#### Texte:

23 mars 1989 - Seul le prononcé fait foi
Déclaration de M. François Mitterrand, Président de la République, sur la proposition française de remettre la dette des pays les plus pauvres et la création d'un fonds de garantie alimenté par de nouveaux droits de tirages spéciaux, Paris jeudi 23 mars 1989.
Messieurs,
- Je limiterai mon propos à un seul problème, pour ne pas vous embarrasser d'un discours supplémentaire. Mais je tenais d'abord à vous remercier d'avoir accepté mon invitation et d'être là autour de cette table, représentatifs de pays avec lesquels nous entretenons de bonnes relations, qui sont parmi les pays aujourd'hui les plus intéressants du monde, à la fois par leur forme de civilisation et par leur capacité d'avenir, mais qui connaissent pour la plupart une phase très difficile.
- Donc, je tiens à vous dire à quel point j'ai été très sensible à votre présence, le plaisir que j'ai de vous recevoir dans ce palais, le souhait que je forme de vous voir transmettre à vos chefs d'Etat mes sentiments personnels et l'agrément en même temps que l'intérêt trouvés par nos ministres français à débattre avec vous de nos problèmes communs.
- Ce que je voulais vous dire pour que cela soit bien inscrit et que je tiens à rappeler, c'est que pour moi et pour la France, le fossé qui ne cesse de s'élargir entre les pays dit riches et les pays qui le sont moins, ou qui ne le sont pas du tout, est en même temps qu'un formidable gachis économique pour tous, la menace la plus pressante qui pèse sur l'humanité. on peut contrôler, même si cela présente beaucoup de risques, la menace de l'armement ou de l'armement atomique. Ceux qui s'en occupent sont des gens responsables. On ne peut pas contrôler les colères et les désarrois dûs à la misère, à la faim. Les chefs d'Etat et de gouvernement sont responsables, eux, mais peuvent-ils répondre de l'angoisse et des mouvements d'opinion de leur peuple. Et nous sommes comptables de la même façon du devenir de ces peuples. Vous, naturellement d'abord, mais nous aussi, puisqu'il s'agit de l'humanité et que l'on ne peut nier les inter-actions permanentes dans le monde moderne entre nos sociétés.\
Parmi les facteurs nombreux qui conduisent à aggraver l'écart de richesse, le poids écrasant de la dette du tiers monde sous toutes ses formes, occupe une place déterminante. Par quel insupportable paradoxe, les crédits qui à l'origine auraient dû favoriser l'essor des économies de vos pays, en sont-ils arrivés à étrangler les possibilités de développement ? Je répète quel paradoxe ! ou quel contresens ! Comment rembourser ce qui est dû lorsque les recettes d'exportations fluctuent, plus fréquemment à la baisse qu'à la hausse au gré des marchés des matières premières qui constituent la principale, parfois la seule ressource de pays endettés.

Enregistrements de données:
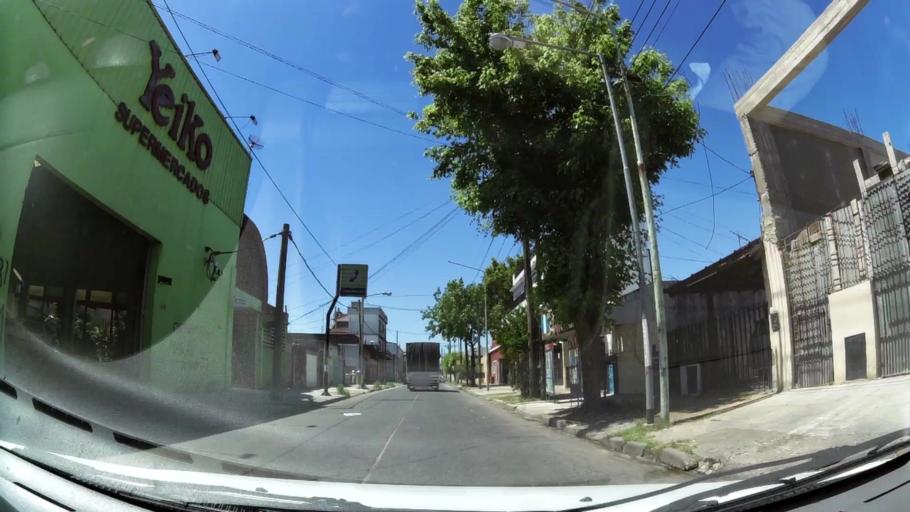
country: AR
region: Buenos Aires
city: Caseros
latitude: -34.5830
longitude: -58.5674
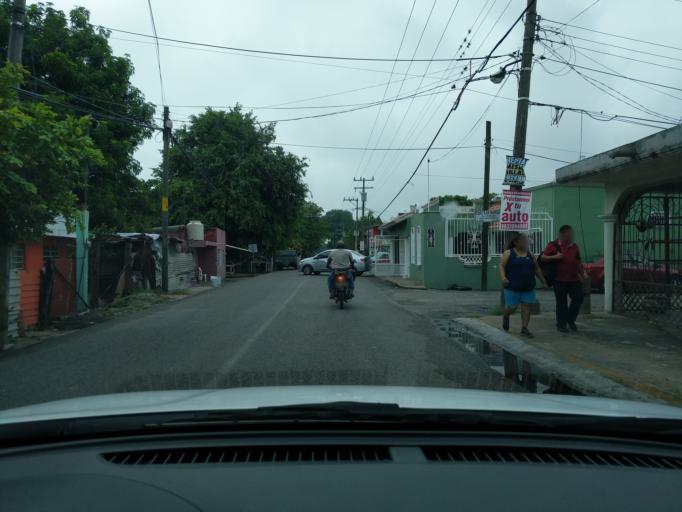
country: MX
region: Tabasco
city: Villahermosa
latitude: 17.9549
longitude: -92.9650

--

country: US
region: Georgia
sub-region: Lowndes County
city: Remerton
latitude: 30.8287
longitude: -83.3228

#### Série d'exercices:
[a] Répondez à ces questions sur la déclaration :
(i) À quel endroit et à quelle date la déclaration a-t-elle été faite ?
(ii) Quelle menace peut-on contrôler, selon la déclaration, même si cela présente beaucoup de risques ?
(iii) Quel facteur occupe une place déterminante parmi ceux qui aggravent l'écart de richesse ?
[b] Restituez sans aucune modification le passage de la déclaration qui va de « 23 mars 1989 - Seul » jusqu'à « 23 mars 1989. ».
[c] Résumez la déclaration en deux phrases.

#### Réponses aux exercices:
[a]
(i) À Paris, le jeudi 23 mars 1989.
(ii) La menace de l'armement ou de l'armement atomique.
(iii) Le poids écrasant de la dette du tiers monde sous toutes ses formes.

[b]
23 mars 1989 - Seul le prononcé fait foi
Déclaration de M. François Mitterrand, Président de la République, sur la proposition française de remettre la dette des pays les plus pauvres et la création d'un fonds de garantie alimenté par de nouveaux droits de tirages spéciaux, Paris jeudi 23 mars 1989.

[c] François Mitterrand remercie les représentants de plusieurs pays d'avoir accepté son invitation. Il affirme que le fossé croissant entre pays riches et pays pauvres est, pour lui et pour la France, la menace la plus pressante qui pèse sur l'humanité, et il désigne la dette du tiers monde comme un facteur déterminant de cet écart, puisque des crédits censés favoriser le développement finissent par l'étrangler.